LA FCFA DU CANADA ADOPTE UNE POLITIQUE FACE AU PLURALISME SUR LA BASE DES PRINCIPES SUIVANTS :

  • La F.C.F.A. du Canada reconnaît l'existence de trois communautés nationales : les autochtones, les francophones et les anglophones. Chacune de ces communautés est de nature pluraliste et est composée de Canadiennes et Canadiens de race et d'origine ethnique différentes. Ces trois grandes communautés sont responsables du bien-être de l'une et l'autre et doivent composer ensemble dans les transformations sociales à venir.
  • Indépendamment de sa race ou de son origine ethnique, une personne a le droit de s'intégrer aux communautés nationales et participer à leur épanouissement, tout en préservant son héritage patrimonial. La F.C.F.A. du Canada considère qu'aucune ethnie ne devrait avoir prédominance sur une autre, à l'intérieur d'une communauté nationale et linguistique.
  • La F.C.F.A. du Canada reconnaît l'égalité des Canadiennes et Canadiens indépendamment de leur sexe, race ou origine ethnique et s'engage à promouvoir le caractère pluraliste du Canada et de sa communauté à travers son discours, ses actions et sa politique de tolérance et de non-racisme.
  • Le gouvernement canadien et les gouvernements provinciaux doivent faire le nécessaire pour informer les Néo-Canadiennes et Néo-Canadiens de l'existence de la communauté autochtone, la communauté francophone et la communauté anglophone. Les gouvernements doivent également renforcer la visibilité des langues officielles à partir du moment du premier contact avec les immigrantes et immigrants et les informer de l'existence de communautés francophones et acadiennes.
  • Les communautés francophones et acadiennes doivent s'engager sans plus tarder dans un processus d'ouverture face au pluralisme et, plus particulièrement, face aux immigrantes et immigrants désireux de s'intégrer aux communautés francophones et acadiennes.
  • Ces principes constituent la position officielle de la F.C.F.A. du Canada. Celle-ci s'engage à ce que l'ensemble des ses démarches respectent l'essence des principes énoncés dans sa politique.

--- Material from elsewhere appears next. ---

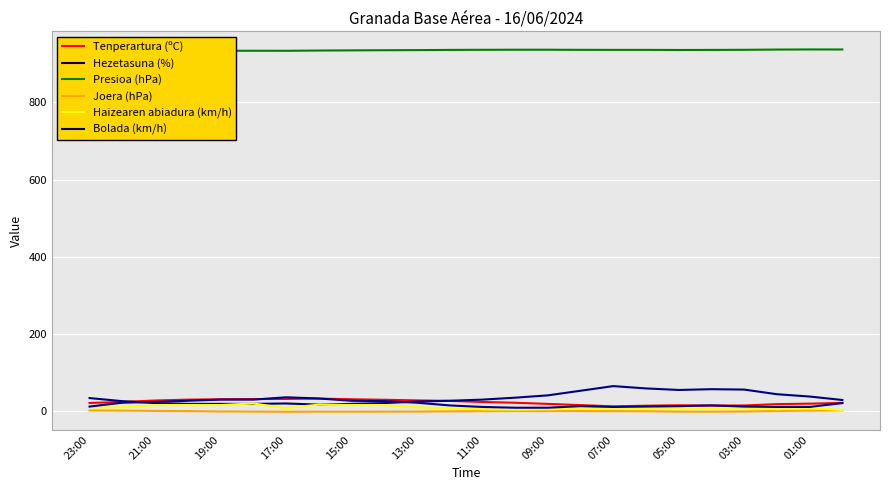

How many lines are shown in the chart?

6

Depuis la publication du rapport, la Fédération a entrepris de mettre sur pied:

  • une recherche-action qui vise l'intégration des immigrantes et immigrants d'expression française au sein des communautés francophones et acadiennes;
  • la production d'un vidéo mettant en relief la réalité multiculturelle au sein des communautés francophones et acadiennes;

Ces deux projets attendent toujours un financement approprié de la part du gouvernement fédéral.

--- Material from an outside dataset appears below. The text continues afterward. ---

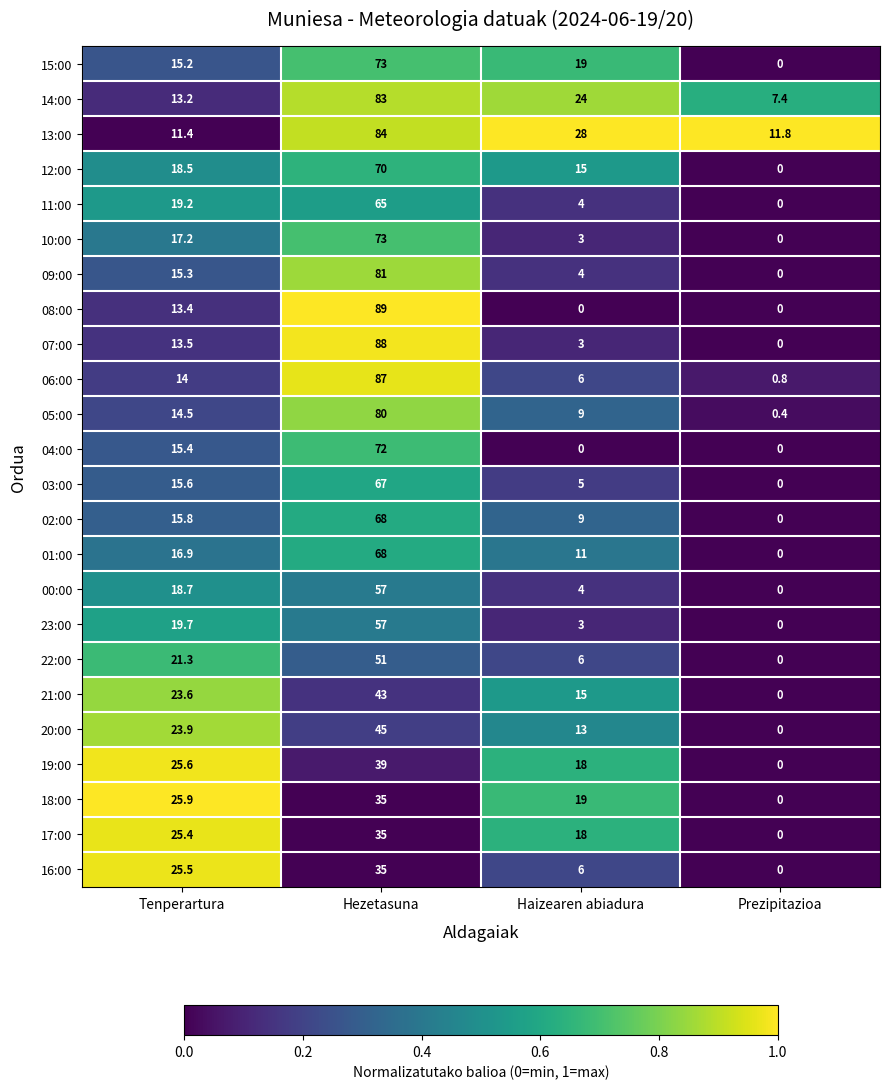

At Tenperartura, list the series in order from largest to smallest.

18:00, 19:00, 16:00, 17:00, 20:00, 21:00, 22:00, 23:00, 11:00, 00:00, 12:00, 10:00, 01:00, 02:00, 03:00, 04:00, 09:00, 15:00, 05:00, 06:00, 07:00, 08:00, 14:00, 13:00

De plus, la Fédération siège maintenant au Comité national de la campagne anti-racisme que pilote le ministère de la Citoyenneté et du Multiculturalisme tout comme elle a entrepris de développer des stratégies de rapprochement avec les organismes représentant les groupes ethno- culturels.

CONCLUSION

En conclusion, il apparaît très important de souligner aux membres de votre comité qu'aucune définition de la citoyenneté canadienne ne peut escamoter la dimension de dualité linguistique, Il s'agit d'une caractéristique fondamentale du Canada qui a été présente tout au long de son existence et qui continue de l'animer. En faire fi accentuerait davantage la perception que notre pays se polarise en un Canada anglais et un Québec français. Or, notre appartenance ne situe ni dans l'un, ni dans l'autre mais bien à la croisée de ces deux notions. Nos communautés peuvent justement contribuer à rétablir l'équilibre d'appartenance au pays.

Pour ce qui est du pluralisme, nous croyons possible d'établir des échanges productifs qui accentueront davantage notre appartenance collective à la citoyenneté canadienne dans le respect mutuel de nos différences.

Voilà essentiellement les éléments que nous voulions faire valoir auprès de votre comité. Nous espérons que ces documents pourront contribuer à enrichir votre étude. Nous sommes maintenant disposés à répondre à vos questions.